Que la homosexualidad es un fallo evolutivo es una opinión bastante arraigada por algunos sectores de la población. El argumento es que las personas homosexuales no se reproducen, lo cual conduciría a la extinción. Esta idea se debe a una comprensión errónea de lo que es el proceso evolutivo.

La homosexualidad no es un fallo evolutivo

La evolución no consiste en una carrera por la perfección biológica. Consiste en realidad en lo que se conoce como el satisficing, es decir satisfacer lo suficiente, según el Premio Nobel Herb Simon. Las cualidades que se perpetúan no tienen por qué ser buenas, ni evolucionar para ir mejorando. Es suficiente con que sirvan para la supervivencia.

Pongamos un ejemplo. La piel y los ojos claros. Estos aspectos físicos podrían considerarse una anomalía ya que son características que solamente son aptas en determinados países donde la luz solar es escasa. Sin embargo, el tipo caucásico se ha dispersado por todas las regiones del mundo, y esto no ha impedido que se haya seguido reproduciendo y aumentando la población con esta condición anatómica. A pesar de que muchos de los individuos blancos padecen cáncer de piel por no estar correctamente adaptados al medio, a diferencia de las personas de piel oscura.

Según las teorías de Darwin, la población blanca y la homosexualidad, debería erradicarse naturalmente, pero no es así. ¿Por qué? Por dos factores que no se excluyen entre si. En primer lugar, la homosexualidad, al ser minoritaria, no pone en peligro la supervivencia de la especie. Por otra parte, biológicamente, las personas homosexuales, sí pueden reproducirse y de hecho, muchos lo hacen.

La comunidad científica no se pone de acuerdo en cuanto a las razones biológicas por las que la homosexualidad existe. Hay estudios que sostienen que las personas homosexuales tuvieron relevancia en los grupos sociales de las primeras sociedades cazadoras-recolectoras, por lo que podría considerarse que tuvieron un papel imprescindible en la supervivencia de la especie. Otros estudios sugieren que las hembras familiares de hombres homosexuales presentan una mayor capacidad fértil. A la vez, estas mujeres podrían poseer un gen propiciatorio de la homosexualidad en sus hijos, ya que los vástagos heterosexuales, serían a su vez más fuertes.

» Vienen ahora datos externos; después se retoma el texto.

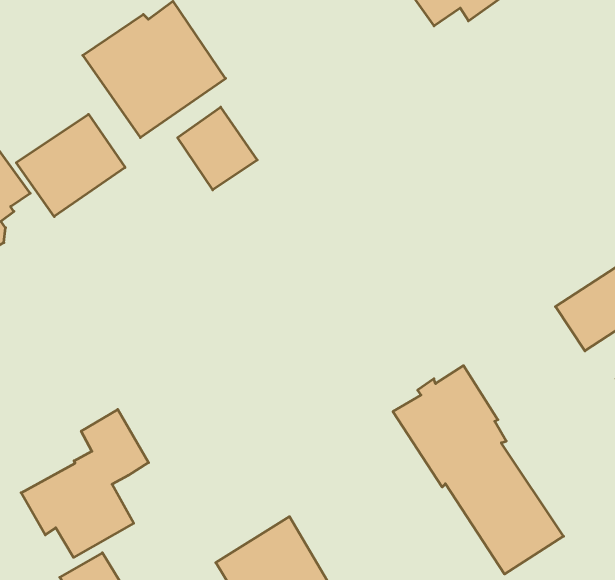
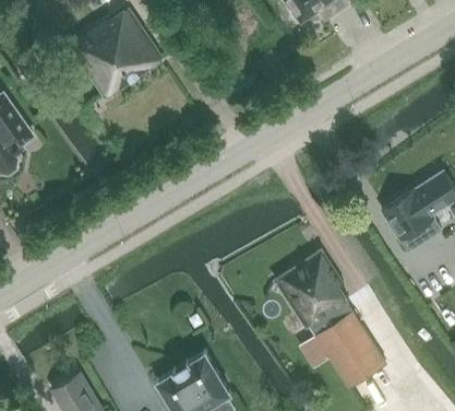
building: [178,107,257,190] -> none
building: [16,114,125,217] -> none
building: [21,409,149,557] -> none

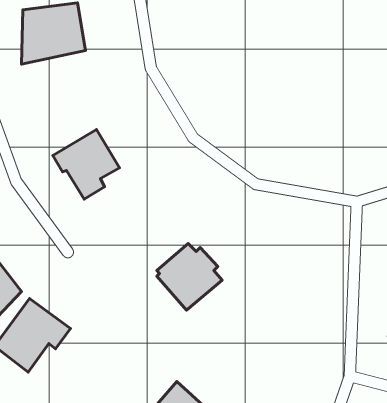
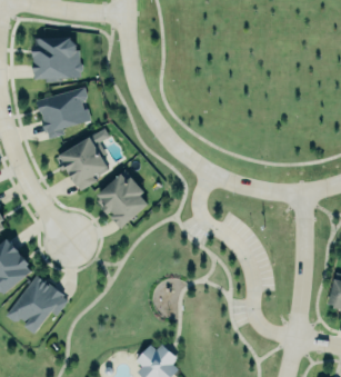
building: none -> [36,86,90,140]
building: [157,243,222,310] -> [96,175,149,229]

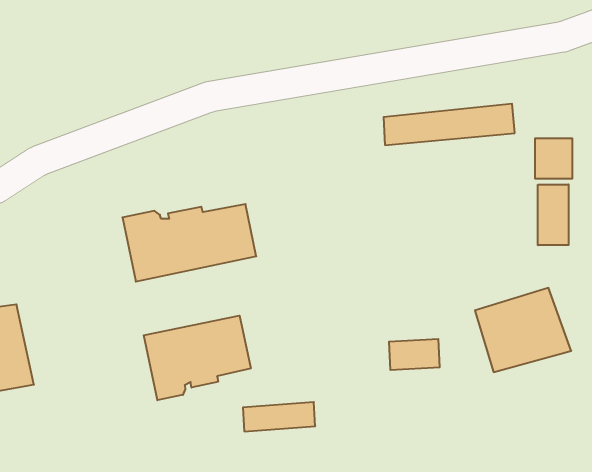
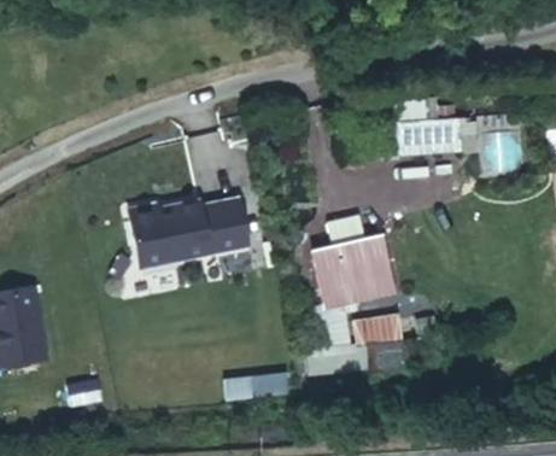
building: [538,184,569,245] -> none
building: [475,288,571,372] -> [311,235,398,311]
building: [144,316,251,400] -> none

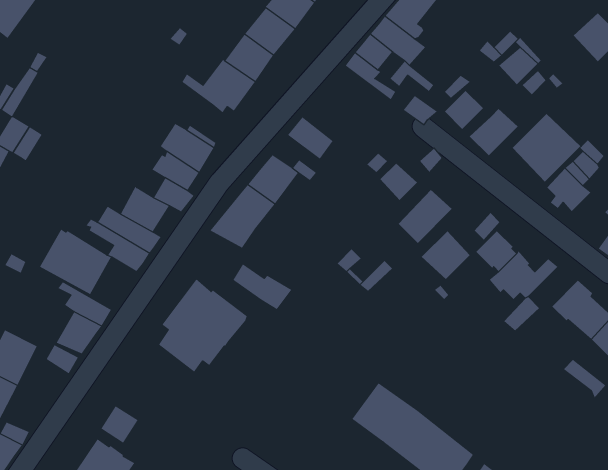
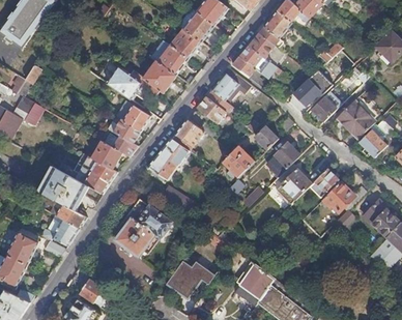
building: none -> [107,66,149,99]
building: none -> [205,68,251,113]
building: none -> [222,145,255,177]
building: none -> [168,260,216,302]

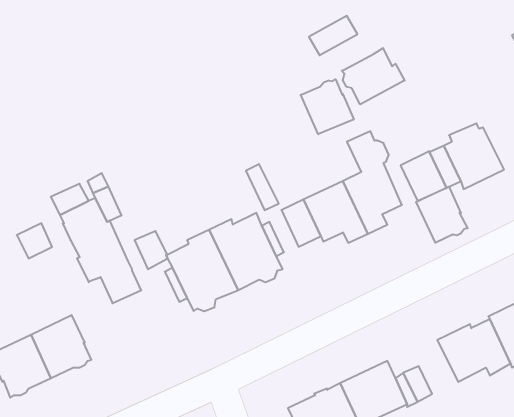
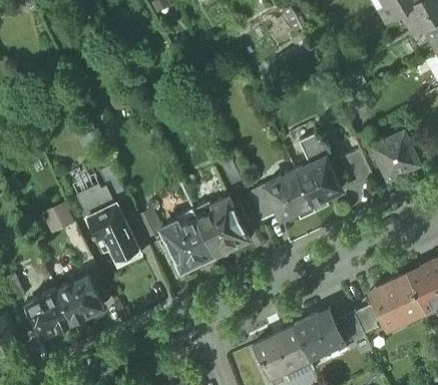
building: [342,48,405,104] -> none
building: [301,79,354,134] -> none
building: [416,187,468,243] -> none
building: none -> [354,306,382,335]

La homosexualidad no es antinatural

Aceptamos entonces, que la orientación sexual homosexual viene favorecida por la evolución natural y por consiguiente, no se puede considerar antinatural. Tampoco es una anomalía, por una cuestión de porcentaje. Si bien la población homosexual es minoría, su número es más que considerable. Por otra parte, hay que considerar que el sexo tiene una función lúdica, de hecho mucho más frecuente que la reproductiva. Esto es algo que incluye a las personas heterosexuales, quienes recurren a los anticonceptivos. Las prácticas entre personas del mismo sexo requieren el uso exadaptativo de algunas partes del cuerpo, igual que usamos las orejas para ponernos unas gafas.

Otro aspecto que confirma que la homosexualidad no es un fallo evolutivo, es el comportamiento homosexual en muchos animales que, además, no es una excepción, sino la norma. Se da en todas las ramas del árbol evolutivo de todas las especies. Incluye a reptiles, anfibios, peces y aves, entre quienes también se encuentran ejemplos de homosexualidad. Por ejemplo, alrededor del 31% de parejas de albatros, están compuestas por dos hembras. Este tipo de conducta está presente en más de quinientas especies de animales.

Así pues, esta es otra evidencia clara de que la reserva genética o la especie ni se daña ni se elimina a causa de la orientación sexual. Por el contrario, se trata de un rasgo más de la increíble variedad de la naturaleza.